PROBLEM TO WORK ON: Transcribe all the data below exactly, leaving its pictures out.
----- AVAILABLE DATA
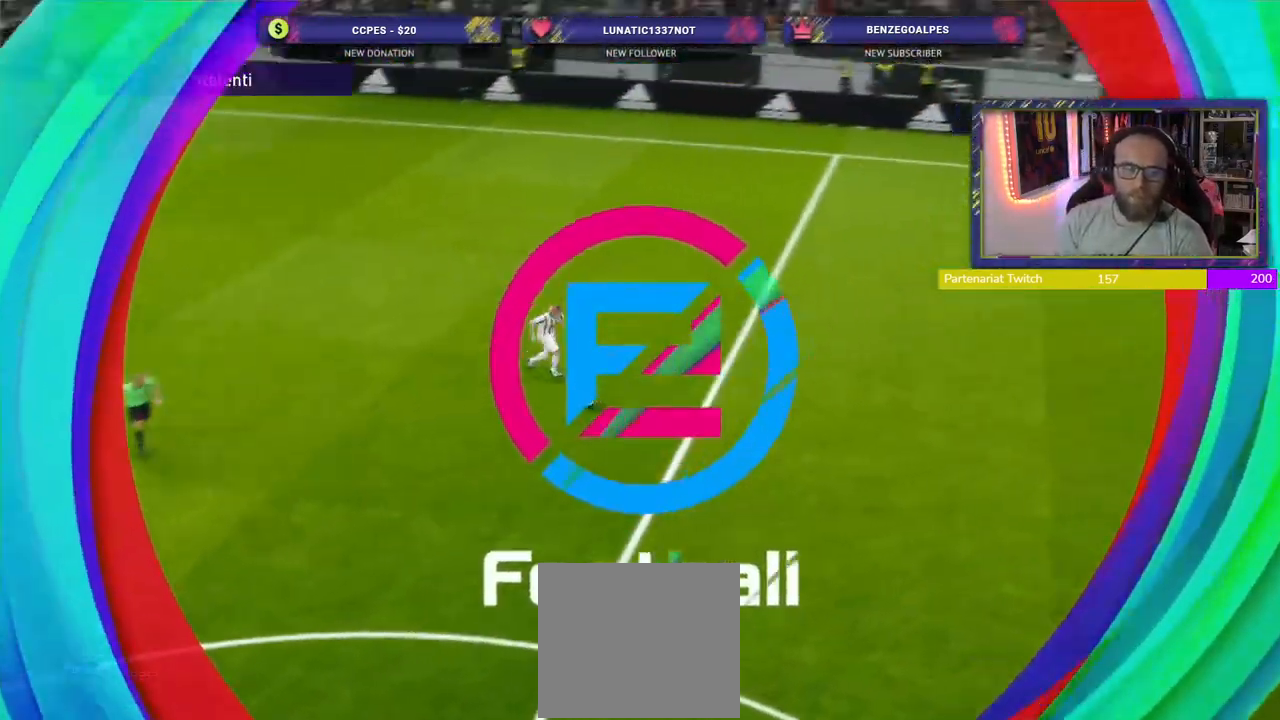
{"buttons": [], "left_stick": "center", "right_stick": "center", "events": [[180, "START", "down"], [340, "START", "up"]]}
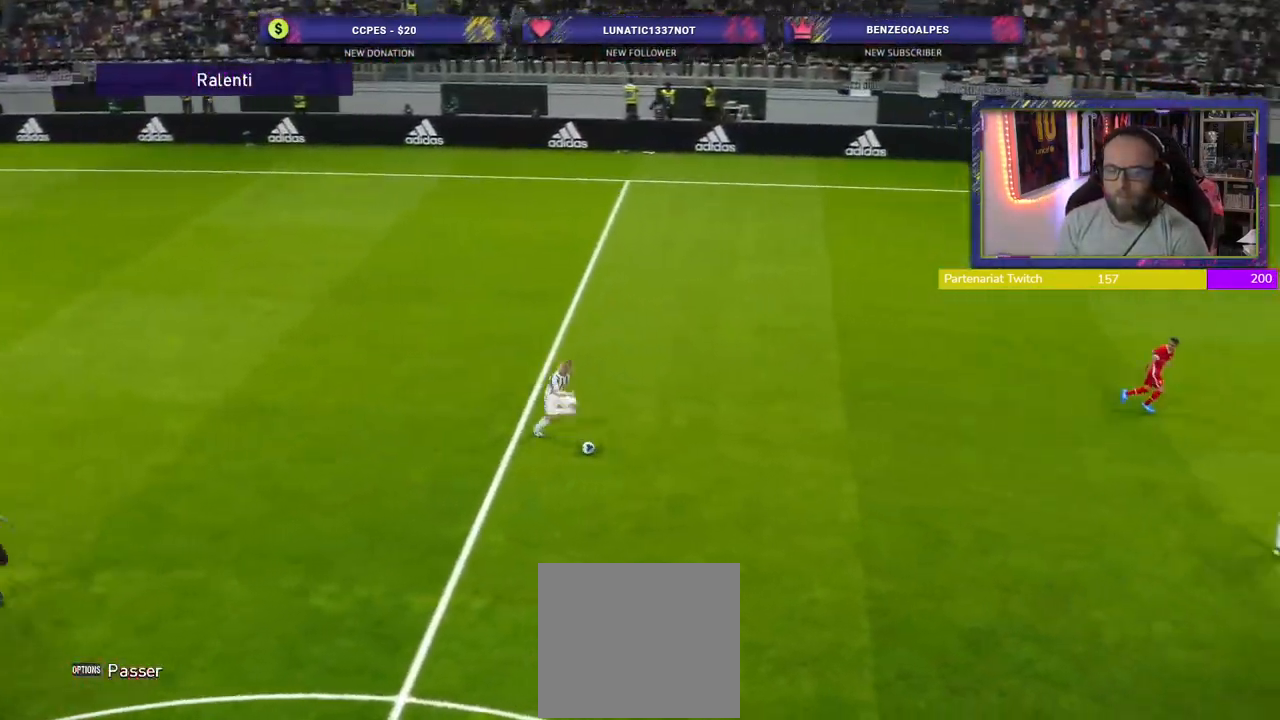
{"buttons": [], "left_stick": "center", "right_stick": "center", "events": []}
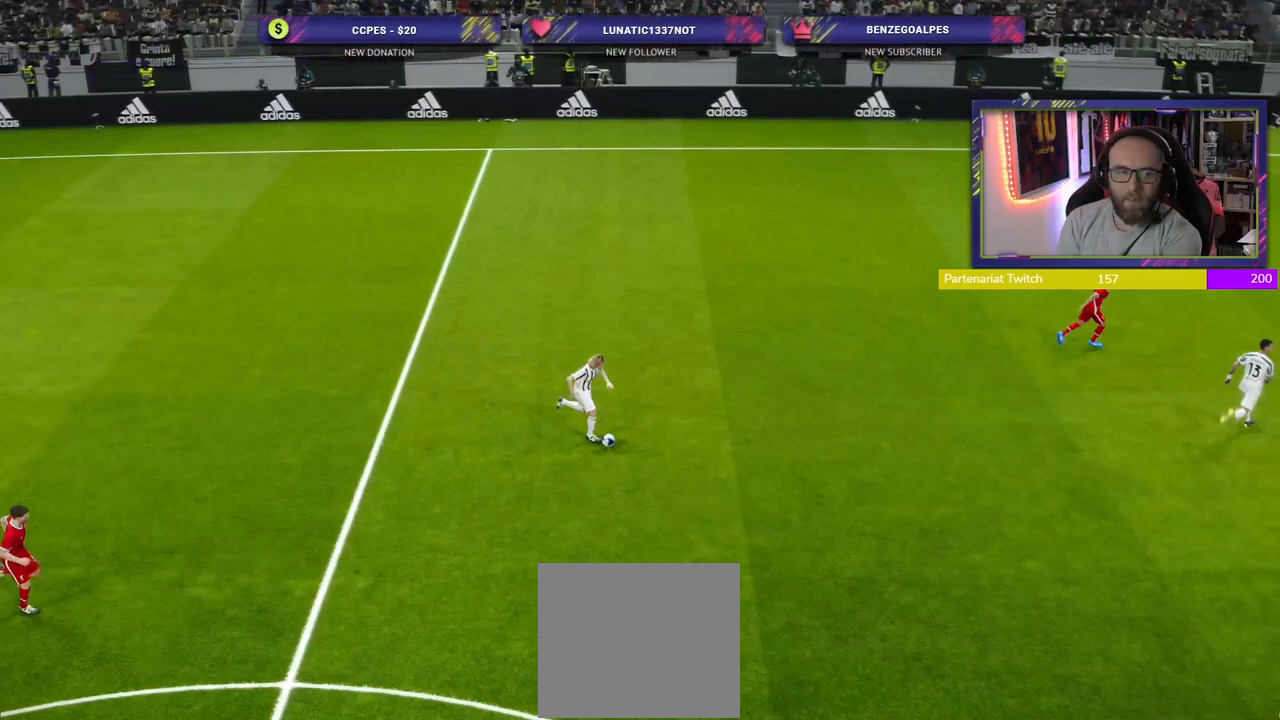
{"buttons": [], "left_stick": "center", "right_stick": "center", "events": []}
----------
EXERCISE ANSWER:
{"buttons": [], "left_stick": "center", "right_stick": "center", "events": [[180, "START", "down"], [340, "START", "up"]]}
{"buttons": [], "left_stick": "center", "right_stick": "center", "events": []}
{"buttons": [], "left_stick": "center", "right_stick": "center", "events": []}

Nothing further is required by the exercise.